I think in the end an artist can only be a witness; anything else devolves sooner or later into propaganda. Post facto art becomes evidence, but that isn’t actually the work itself. If what I’ve written here looks like an attempt to summon evidence, well, maybe it is, but primarily it’s a witness to what I know of you as an artist. I hope it’s of some use to you. I hope it’s of some use to you to know that there are witnesses here in France who, knowing you exclusively as a performing artist and having no other preconceptions, recognised instinctively the direction of your work. After our concert in June one woman, as she explained to me later, was particularly moved by the final dance. She had never seen that sort of vocabulary of movement exploited in that sort of way. She recognised a skilled artist not least because she recognised elements of the material the dance transformed. But then she would – she had a preparation few have: her day work, she explained, was the administration of a centre for people with disabilities.

And on….

T

Dr Tony Baker: Poet and Jazz Musician, Loire Valley France

2 Replies to “5th Provocation October 2011”

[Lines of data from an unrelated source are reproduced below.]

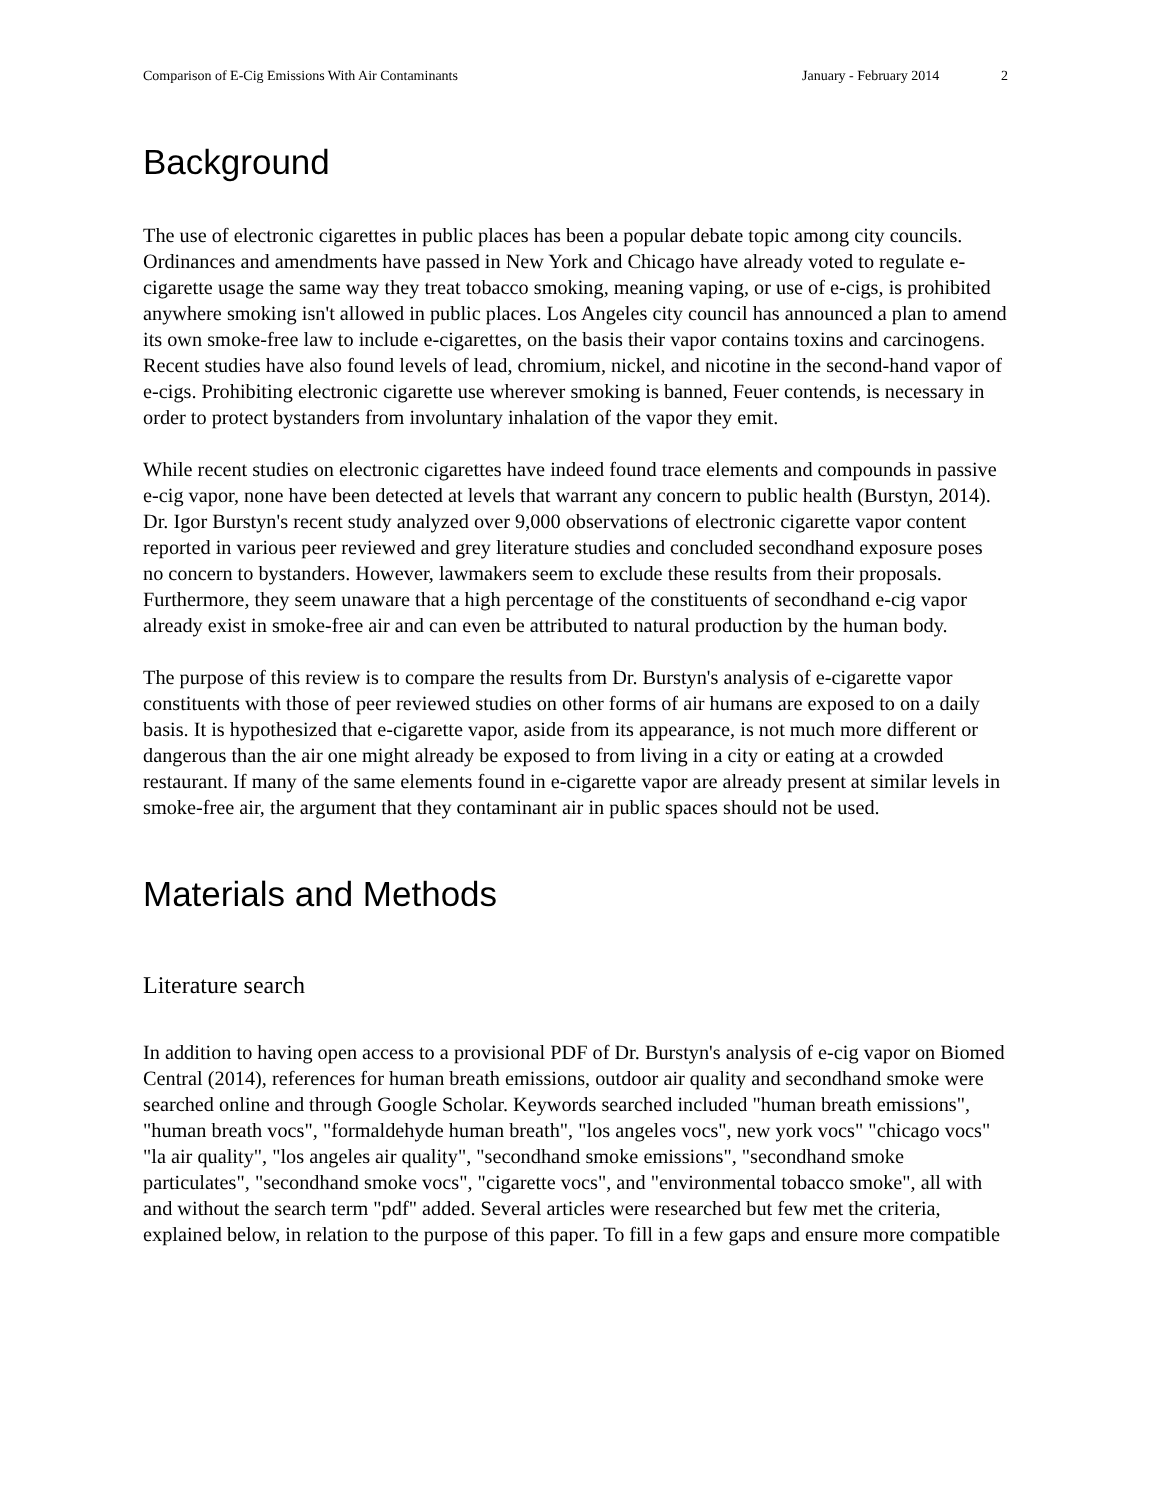Comparison of E-Cig Emissions With Air Contaminants January - February 2014 2
Background
The use of electronic cigarettes in public places has been a popular debate topic among city councils. Ordinances and amendments have passed in New York and Chicago have already voted to regulate e-cigarette usage the same way they treat tobacco smoking, meaning vaping, or use of e-cigs, is prohibited anywhere smoking isn't allowed in public places. Los Angeles city council has announced a plan to amend its own smoke-free law to include e-cigarettes, on the basis their vapor contains toxins and carcinogens. Recent studies have also found levels of lead, chromium, nickel, and nicotine in the second-hand vapor of e-cigs. Prohibiting electronic cigarette use wherever smoking is banned, Feuer contends, is necessary in order to protect bystanders from involuntary inhalation of the vapor they emit.
While recent studies on electronic cigarettes have indeed found trace elements and compounds in passive e-cig vapor, none have been detected at levels that warrant any concern to public health (Burstyn, 2014). Dr. Igor Burstyn's recent study analyzed over 9,000 observations of electronic cigarette vapor content reported in various peer reviewed and grey literature studies and concluded secondhand exposure poses no concern to bystanders. However, lawmakers seem to exclude these results from their proposals. Furthermore, they seem unaware that a high percentage of the constituents of secondhand e-cig vapor already exist in smoke-free air and can even be attributed to natural production by the human body.
The purpose of this review is to compare the results from Dr. Burstyn's analysis of e-cigarette vapor constituents with those of peer reviewed studies on other forms of air humans are exposed to on a daily basis. It is hypothesized that e-cigarette vapor, aside from its appearance, is not much more different or dangerous than the air one might already be exposed to from living in a city or eating at a crowded restaurant. If many of the same elements found in e-cigarette vapor are already present at similar levels in smoke-free air, the argument that they contaminant air in public spaces should not be used.
Materials and Methods
Literature search
In addition to having open access to a provisional PDF of Dr. Burstyn's analysis of e-cig vapor on Biomed Central (2014), references for human breath emissions, outdoor air quality and secondhand smoke were searched online and through Google Scholar. Keywords searched included "human breath emissions", "human breath vocs", "formaldehyde human breath", "los angeles vocs", new york vocs" "chicago vocs" "la air quality", "los angeles air quality", "secondhand smoke emissions", "secondhand smoke particulates", "secondhand smoke vocs", "cigarette vocs", and "environmental tobacco smoke", all with and without the search term "pdf" added. Several articles were researched but few met the criteria, explained below, in relation to the purpose of this paper. To fill in a few gaps and ensure more compatible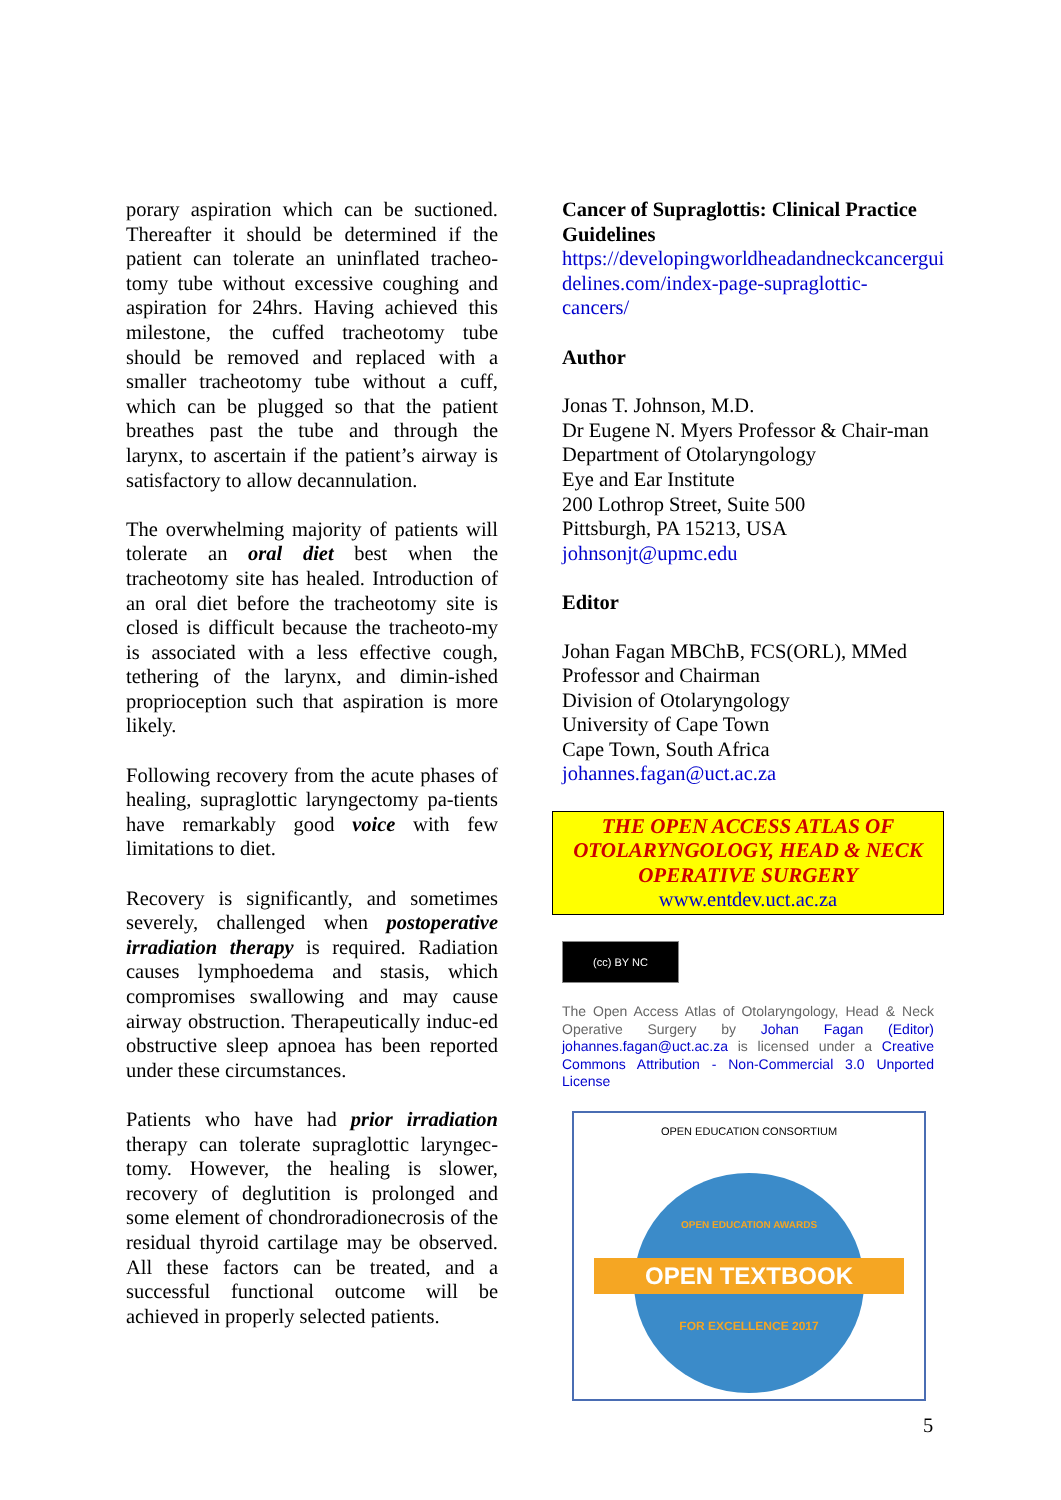porary aspiration which can be suctioned. Thereafter it should be determined if the patient can tolerate an uninflated tracheo-tomy tube without excessive coughing and aspiration for 24hrs. Having achieved this milestone, the cuffed tracheotomy tube should be removed and replaced with a smaller tracheotomy tube without a cuff, which can be plugged so that the patient breathes past the tube and through the larynx, to ascertain if the patient’s airway is satisfactory to allow decannulation.
The overwhelming majority of patients will tolerate an oral diet best when the tracheotomy site has healed. Introduction of an oral diet before the tracheotomy site is closed is difficult because the tracheoto-my is associated with a less effective cough, tethering of the larynx, and dimin-ished proprioception such that aspiration is more likely.
Following recovery from the acute phases of healing, supraglottic laryngectomy pa-tients have remarkably good voice with few limitations to diet.
Recovery is significantly, and sometimes severely, challenged when postoperative irradiation therapy is required. Radiation causes lymphoedema and stasis, which compromises swallowing and may cause airway obstruction. Therapeutically induc-ed obstructive sleep apnoea has been reported under these circumstances.
Patients who have had prior irradiation therapy can tolerate supraglottic laryngec-tomy. However, the healing is slower, recovery of deglutition is prolonged and some element of chondroradionecrosis of the residual thyroid cartilage may be observed. All these factors can be treated, and a successful functional outcome will be achieved in properly selected patients.
Cancer of Supraglottis: Clinical Practice Guidelines
https://developingworldheadandneckcancergui delines.com/index-page-supraglottic-cancers/
Author
Jonas T. Johnson, M.D.
Dr Eugene N. Myers Professor & Chair-man
Department of Otolaryngology
Eye and Ear Institute
200 Lothrop Street, Suite 500
Pittsburgh, PA 15213, USA
johnsonjt@upmc.edu
Editor
Johan Fagan MBChB, FCS(ORL), MMed
Professor and Chairman
Division of Otolaryngology
University of Cape Town
Cape Town, South Africa
johannes.fagan@uct.ac.za
THE OPEN ACCESS ATLAS OF OTOLARYNGOLOGY, HEAD & NECK OPERATIVE SURGERY
www.entdev.uct.ac.za
(cc) BY NC
The Open Access Atlas of Otolaryngology, Head & Neck Operative Surgery by Johan Fagan (Editor) johannes.fagan@uct.ac.za is licensed under a Creative Commons Attribution - Non-Commercial 3.0 Unported License
OPEN EDUCATION CONSORTIUM
OPEN EDUCATION AWARDS
OPEN TEXTBOOK
FOR EXCELLENCE 2017
5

  1. finding these words,allowing my own to rest a while, i follow. letting images and impressions move around until they settle into meaning. there are no expressive faces for me to read here, or living persons to touch, yet i am able to listen for the voice in these words and can nearly hear their song. i imagine the artists Isabel, Tine and Jon; i imagine the space between and around them. voices unfurling, turning to one another, communicating feelings through tones. i imagine the air moving and shaping with sound.
    i wasn’t there as audience,witness or participant but from Isabel’s writing I can sense the at once combination of both complexity and extraordinary simplicity. the complexity of being ready to recognise, being receptive to impressions forming in the moment. being enabled and enabling a sense of permission to move with ideas or change them. the extraordinary simplicity of stillness, emptiness, a kindly nothing, a waiting for…………………
    interplay of movement and stillness, the pace we give these in our minds and bodies. the qualities and feelings we bring with them when communicating or collaborating with others. all these expressions are alive with meaning when we bring this art into form.
    it is difficult to make this art fit in neatly with our current ways of identifying, categorising, and re-packaging for sale back to ourselves. I am not at all sure if it is even fair to try, as sometimes the process of trying to make someone and their art fit in with our preconceptions can be damaging. the stage is set for fear of failure or an overwhelming thirst for success. we already know these things; we are familiar with their effects upon us in our culture. is that why we need to fit in with and perpetuate this process, repeating it time and again, because we are so familiar with it?
    In all this effort of repetition we may miss the opportunity to be brave;
    we may not notice the enrichment held in the art of the unknown.